-------- Records provided --------

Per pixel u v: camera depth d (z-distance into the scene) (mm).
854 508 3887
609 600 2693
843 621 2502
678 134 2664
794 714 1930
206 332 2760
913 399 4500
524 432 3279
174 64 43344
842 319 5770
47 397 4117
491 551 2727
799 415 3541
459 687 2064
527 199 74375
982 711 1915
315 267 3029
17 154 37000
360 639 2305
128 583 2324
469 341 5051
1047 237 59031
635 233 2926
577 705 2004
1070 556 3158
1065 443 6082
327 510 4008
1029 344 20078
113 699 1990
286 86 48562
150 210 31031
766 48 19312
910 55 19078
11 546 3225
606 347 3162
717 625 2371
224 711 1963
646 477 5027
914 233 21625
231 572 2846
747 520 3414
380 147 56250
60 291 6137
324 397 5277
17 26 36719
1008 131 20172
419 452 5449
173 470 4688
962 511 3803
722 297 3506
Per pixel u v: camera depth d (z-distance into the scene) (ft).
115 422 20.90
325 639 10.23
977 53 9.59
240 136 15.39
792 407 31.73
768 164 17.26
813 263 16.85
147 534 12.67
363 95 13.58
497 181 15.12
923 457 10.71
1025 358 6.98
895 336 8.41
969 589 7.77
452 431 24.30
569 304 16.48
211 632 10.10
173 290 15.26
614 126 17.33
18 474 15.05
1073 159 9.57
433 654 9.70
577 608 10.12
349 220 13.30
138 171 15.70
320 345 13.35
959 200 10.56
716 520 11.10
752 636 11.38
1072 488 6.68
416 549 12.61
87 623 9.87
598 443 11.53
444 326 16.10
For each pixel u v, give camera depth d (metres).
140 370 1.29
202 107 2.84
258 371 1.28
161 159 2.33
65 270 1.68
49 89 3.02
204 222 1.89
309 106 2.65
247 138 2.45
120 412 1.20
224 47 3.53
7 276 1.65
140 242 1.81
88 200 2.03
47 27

--------

■ Action item
Only the span from the line with "895 336 8.41" through the final line of the records goes in the output, each line unchanged.

■ Your response
895 336 8.41
969 589 7.77
452 431 24.30
569 304 16.48
211 632 10.10
173 290 15.26
614 126 17.33
18 474 15.05
1073 159 9.57
433 654 9.70
577 608 10.12
349 220 13.30
138 171 15.70
320 345 13.35
959 200 10.56
716 520 11.10
752 636 11.38
1072 488 6.68
416 549 12.61
87 623 9.87
598 443 11.53
444 326 16.10
For each pixel u v, give camera depth d (metres).
140 370 1.29
202 107 2.84
258 371 1.28
161 159 2.33
65 270 1.68
49 89 3.02
204 222 1.89
309 106 2.65
247 138 2.45
120 412 1.20
224 47 3.53
7 276 1.65
140 242 1.81
88 200 2.03
47 27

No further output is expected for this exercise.